Check out this new interview of me in conversation with Ryan Borchers that’s up on The Rumpus. Thanks so much to both Ryan and the editors for making this happen. The Rumpus has been kind enough to publish reviews of my two previous books (here and here). That kind of support means so much.
This was an interesting one to revisit, as our conversation took place last January, then we edited the interview over February and March. I was really interested to see if my thinking was noticeably different here in a pre-pandemic way. Nothing stands out too much, really. But it’s worth thinking about how the notion of cyber-security and privacy from the government has evolved considerably over the last year. In the rush to find ways to keep people safe and get the economies rolling, we’re also in the process of giving up even more of our privacy than before. In that way, among many, we’re transitioning to a post-9/11 zeitgeist to a pandemic zeitgeist. It will be worth watching how the issues of privacy rights evolve as we one day move into a post-pandemic world. As I’m fond of saying, the government isn’t in the habit of giving back powers that it assumes in emergencies.

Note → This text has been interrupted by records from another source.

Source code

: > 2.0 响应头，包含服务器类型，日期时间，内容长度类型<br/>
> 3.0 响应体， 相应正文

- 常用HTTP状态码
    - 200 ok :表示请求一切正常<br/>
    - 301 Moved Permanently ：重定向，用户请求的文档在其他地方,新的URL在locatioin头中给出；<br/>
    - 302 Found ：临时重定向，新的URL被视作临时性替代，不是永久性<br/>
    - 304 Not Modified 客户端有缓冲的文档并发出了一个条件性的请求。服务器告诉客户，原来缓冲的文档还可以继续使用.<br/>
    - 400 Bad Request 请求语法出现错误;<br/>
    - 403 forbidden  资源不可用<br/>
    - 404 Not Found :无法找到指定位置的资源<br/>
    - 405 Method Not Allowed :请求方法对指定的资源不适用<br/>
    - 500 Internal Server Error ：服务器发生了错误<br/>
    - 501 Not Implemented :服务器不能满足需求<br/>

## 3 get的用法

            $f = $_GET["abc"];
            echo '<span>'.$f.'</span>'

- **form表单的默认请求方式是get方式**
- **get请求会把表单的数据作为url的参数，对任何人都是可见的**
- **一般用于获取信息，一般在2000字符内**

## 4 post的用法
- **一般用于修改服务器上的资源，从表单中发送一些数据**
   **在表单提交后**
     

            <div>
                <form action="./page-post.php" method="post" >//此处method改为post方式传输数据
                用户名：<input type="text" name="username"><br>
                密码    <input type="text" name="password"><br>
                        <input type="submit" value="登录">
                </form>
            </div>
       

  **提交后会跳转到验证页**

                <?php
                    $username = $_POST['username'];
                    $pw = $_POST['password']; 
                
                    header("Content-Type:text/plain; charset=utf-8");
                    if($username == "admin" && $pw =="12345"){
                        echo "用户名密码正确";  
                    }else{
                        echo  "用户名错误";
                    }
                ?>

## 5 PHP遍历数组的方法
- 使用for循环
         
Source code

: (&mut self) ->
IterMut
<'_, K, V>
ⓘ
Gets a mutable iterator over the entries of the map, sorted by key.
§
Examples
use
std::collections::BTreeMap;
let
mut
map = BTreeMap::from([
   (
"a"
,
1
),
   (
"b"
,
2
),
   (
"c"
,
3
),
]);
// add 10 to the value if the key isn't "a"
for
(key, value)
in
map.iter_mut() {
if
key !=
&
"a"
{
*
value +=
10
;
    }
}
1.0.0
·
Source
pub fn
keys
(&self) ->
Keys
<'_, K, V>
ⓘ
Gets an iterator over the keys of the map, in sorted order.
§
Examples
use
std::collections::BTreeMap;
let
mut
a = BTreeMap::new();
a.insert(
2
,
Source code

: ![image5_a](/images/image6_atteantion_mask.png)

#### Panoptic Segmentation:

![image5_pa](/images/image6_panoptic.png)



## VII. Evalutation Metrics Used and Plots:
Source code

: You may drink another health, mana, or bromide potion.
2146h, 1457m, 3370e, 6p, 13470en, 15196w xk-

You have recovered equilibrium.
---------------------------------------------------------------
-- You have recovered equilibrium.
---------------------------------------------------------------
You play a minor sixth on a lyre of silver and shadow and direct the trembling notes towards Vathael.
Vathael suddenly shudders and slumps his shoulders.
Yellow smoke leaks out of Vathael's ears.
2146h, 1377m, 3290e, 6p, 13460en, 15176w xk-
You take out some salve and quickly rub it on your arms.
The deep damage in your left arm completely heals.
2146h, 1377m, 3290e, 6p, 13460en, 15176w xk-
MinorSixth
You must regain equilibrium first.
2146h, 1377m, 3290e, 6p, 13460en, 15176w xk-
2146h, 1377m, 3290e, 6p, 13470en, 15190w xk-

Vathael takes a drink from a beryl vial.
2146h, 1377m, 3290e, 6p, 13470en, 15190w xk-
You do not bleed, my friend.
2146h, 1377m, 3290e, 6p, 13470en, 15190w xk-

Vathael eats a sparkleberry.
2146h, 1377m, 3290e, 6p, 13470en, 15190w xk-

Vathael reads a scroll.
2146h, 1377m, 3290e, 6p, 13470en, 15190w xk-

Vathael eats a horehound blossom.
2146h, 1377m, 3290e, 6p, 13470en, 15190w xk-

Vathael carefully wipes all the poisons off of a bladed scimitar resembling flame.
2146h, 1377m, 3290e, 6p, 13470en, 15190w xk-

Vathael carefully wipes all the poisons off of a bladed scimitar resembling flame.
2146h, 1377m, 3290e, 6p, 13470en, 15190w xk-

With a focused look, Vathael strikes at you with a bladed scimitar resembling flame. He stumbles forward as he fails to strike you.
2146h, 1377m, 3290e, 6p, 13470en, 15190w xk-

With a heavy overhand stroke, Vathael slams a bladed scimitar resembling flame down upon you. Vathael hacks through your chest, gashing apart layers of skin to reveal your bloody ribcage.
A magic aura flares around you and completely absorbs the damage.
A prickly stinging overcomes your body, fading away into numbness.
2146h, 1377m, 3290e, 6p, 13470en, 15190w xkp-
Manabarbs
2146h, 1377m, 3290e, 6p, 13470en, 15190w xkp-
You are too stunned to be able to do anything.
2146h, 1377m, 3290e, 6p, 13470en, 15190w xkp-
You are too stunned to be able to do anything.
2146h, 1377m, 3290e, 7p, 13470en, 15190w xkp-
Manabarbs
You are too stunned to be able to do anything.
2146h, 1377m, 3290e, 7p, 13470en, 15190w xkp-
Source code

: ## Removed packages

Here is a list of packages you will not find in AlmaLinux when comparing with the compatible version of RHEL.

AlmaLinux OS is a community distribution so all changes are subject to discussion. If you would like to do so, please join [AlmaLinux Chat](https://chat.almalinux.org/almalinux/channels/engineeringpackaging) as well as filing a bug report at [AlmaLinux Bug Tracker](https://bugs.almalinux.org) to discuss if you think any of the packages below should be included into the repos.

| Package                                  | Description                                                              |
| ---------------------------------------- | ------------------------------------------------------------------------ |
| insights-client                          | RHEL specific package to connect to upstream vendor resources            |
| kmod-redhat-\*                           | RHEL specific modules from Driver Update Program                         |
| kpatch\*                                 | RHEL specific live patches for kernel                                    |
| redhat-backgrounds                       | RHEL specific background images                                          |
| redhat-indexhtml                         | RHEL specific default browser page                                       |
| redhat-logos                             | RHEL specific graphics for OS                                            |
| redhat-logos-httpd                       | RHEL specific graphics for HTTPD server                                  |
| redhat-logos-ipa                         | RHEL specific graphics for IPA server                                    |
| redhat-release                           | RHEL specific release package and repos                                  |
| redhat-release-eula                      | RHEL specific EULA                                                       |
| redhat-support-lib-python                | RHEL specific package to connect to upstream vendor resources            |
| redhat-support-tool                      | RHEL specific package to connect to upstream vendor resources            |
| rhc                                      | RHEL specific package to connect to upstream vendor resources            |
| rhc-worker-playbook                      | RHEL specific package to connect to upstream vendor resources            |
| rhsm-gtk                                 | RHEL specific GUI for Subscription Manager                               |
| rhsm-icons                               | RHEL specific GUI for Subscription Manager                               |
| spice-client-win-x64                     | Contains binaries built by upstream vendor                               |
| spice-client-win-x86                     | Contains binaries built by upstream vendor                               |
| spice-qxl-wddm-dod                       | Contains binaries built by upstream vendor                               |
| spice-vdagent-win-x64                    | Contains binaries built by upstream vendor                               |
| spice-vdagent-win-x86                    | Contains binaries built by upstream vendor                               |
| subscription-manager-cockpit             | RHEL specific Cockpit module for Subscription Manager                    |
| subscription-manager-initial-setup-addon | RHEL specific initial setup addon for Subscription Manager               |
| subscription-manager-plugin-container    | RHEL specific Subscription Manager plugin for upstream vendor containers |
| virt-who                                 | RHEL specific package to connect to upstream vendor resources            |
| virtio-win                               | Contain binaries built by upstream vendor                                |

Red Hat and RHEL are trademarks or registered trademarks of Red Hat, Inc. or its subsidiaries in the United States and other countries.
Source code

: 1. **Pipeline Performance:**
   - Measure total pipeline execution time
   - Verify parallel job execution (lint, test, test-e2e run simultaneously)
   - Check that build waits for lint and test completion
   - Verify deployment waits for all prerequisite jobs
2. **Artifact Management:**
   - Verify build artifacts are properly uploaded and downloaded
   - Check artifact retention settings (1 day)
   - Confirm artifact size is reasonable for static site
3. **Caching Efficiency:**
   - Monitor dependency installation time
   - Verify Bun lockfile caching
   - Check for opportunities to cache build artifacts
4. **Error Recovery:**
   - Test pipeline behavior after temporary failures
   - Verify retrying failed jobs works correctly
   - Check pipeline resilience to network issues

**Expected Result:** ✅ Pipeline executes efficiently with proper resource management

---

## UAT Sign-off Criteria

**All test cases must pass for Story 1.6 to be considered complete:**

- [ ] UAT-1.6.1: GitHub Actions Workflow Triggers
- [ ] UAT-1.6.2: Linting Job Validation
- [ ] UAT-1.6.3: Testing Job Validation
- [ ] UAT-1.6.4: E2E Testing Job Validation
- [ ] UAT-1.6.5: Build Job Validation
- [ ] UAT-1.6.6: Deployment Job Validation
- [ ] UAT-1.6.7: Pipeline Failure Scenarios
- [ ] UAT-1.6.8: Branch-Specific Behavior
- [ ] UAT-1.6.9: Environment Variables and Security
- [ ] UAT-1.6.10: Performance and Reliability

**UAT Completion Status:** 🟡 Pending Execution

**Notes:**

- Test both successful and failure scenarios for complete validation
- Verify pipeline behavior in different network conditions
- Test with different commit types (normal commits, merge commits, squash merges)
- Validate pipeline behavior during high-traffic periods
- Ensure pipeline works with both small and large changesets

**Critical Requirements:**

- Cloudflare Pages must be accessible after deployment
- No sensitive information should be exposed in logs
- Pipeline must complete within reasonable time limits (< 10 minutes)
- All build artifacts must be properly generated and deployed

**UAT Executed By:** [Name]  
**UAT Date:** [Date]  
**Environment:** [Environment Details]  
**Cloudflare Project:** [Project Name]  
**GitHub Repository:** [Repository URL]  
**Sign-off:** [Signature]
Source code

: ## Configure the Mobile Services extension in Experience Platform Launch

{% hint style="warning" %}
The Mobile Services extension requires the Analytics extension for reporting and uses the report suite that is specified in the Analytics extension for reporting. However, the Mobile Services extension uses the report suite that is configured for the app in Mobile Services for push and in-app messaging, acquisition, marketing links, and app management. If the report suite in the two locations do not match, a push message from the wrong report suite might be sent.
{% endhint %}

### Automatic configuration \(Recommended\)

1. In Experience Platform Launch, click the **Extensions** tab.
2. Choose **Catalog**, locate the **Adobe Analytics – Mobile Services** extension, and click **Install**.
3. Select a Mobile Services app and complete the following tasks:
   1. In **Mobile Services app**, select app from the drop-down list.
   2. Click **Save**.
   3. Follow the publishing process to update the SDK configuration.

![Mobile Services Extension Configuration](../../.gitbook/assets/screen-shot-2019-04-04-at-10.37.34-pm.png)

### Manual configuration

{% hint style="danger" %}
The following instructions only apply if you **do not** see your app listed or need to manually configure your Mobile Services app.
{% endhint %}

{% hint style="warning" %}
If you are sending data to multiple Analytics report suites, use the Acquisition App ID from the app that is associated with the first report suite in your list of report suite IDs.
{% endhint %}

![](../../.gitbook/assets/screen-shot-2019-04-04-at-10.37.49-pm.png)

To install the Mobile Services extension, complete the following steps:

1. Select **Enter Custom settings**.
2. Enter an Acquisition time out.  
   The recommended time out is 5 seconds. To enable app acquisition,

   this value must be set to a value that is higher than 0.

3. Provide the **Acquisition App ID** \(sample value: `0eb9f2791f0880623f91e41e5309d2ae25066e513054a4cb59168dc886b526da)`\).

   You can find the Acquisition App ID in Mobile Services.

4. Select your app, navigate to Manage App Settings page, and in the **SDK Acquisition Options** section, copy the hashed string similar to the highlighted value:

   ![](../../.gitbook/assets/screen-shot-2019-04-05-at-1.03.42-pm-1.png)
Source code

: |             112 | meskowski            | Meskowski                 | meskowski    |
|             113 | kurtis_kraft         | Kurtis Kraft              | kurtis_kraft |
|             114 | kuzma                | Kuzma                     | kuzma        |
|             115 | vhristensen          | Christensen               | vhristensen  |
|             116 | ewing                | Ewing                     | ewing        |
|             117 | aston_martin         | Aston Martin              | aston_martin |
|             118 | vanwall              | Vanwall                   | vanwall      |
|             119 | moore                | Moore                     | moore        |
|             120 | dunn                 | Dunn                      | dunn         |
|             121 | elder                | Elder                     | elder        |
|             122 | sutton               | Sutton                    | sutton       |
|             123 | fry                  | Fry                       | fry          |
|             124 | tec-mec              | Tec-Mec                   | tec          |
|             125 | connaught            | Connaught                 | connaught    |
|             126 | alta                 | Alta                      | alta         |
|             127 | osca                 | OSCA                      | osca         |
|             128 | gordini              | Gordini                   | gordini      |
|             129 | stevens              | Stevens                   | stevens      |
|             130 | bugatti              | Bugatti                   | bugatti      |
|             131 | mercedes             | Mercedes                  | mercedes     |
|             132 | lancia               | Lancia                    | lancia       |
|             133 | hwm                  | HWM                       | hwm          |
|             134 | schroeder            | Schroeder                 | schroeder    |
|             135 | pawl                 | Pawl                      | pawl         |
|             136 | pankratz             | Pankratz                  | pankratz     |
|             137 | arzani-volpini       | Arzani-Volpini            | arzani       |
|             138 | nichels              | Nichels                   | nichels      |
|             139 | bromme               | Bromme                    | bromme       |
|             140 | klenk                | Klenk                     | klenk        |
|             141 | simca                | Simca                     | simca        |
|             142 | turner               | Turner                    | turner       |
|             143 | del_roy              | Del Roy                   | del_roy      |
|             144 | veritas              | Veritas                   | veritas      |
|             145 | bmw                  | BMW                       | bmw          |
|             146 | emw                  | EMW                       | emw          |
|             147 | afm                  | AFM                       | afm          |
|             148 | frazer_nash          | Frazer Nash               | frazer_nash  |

The interview itself has plenty of gems about the craft of writing novels and what it means to be an Omaha author. Please give it a glance.
Here’s a taste:
Rumpus: That’s what’s so interesting to me; the book makes the reader rethink their relationship to the characters in any novel. You think you’re reading about somebody’s life, and you feel like you’re getting into that person’s skin, but this novel almost makes me stop and think, Well, how close does a reader get to any fictional, made-up character? Does that make sense?
Wheeler: I think so. There are moments in any novel—and any person in real life, too, you know—when you’re not the same person you were three years ago and the person you’re going to be in three years is different from the person you are now. Thinking about that in terms of character, it comes off false when we make our characters too consistent, instead of just letting them go through their trials. And doing that from the point of view of surveillance, where you have these transcripts of what people said in emails and phone calls, then letting them be unreliable within that, too, letting them change or contradict what the record suggests, that was exciting for me. The narration is meant to be very self-aware and playful in how it plays out on the page. And maybe the perspective helps us feel more human in a way, because even with a catalogue of all existence, there are still mysteries, exceptions, things we can only feel and not know. For a novel that’s suspicious of religion and fanaticism, this nod to the unknowable was important to do.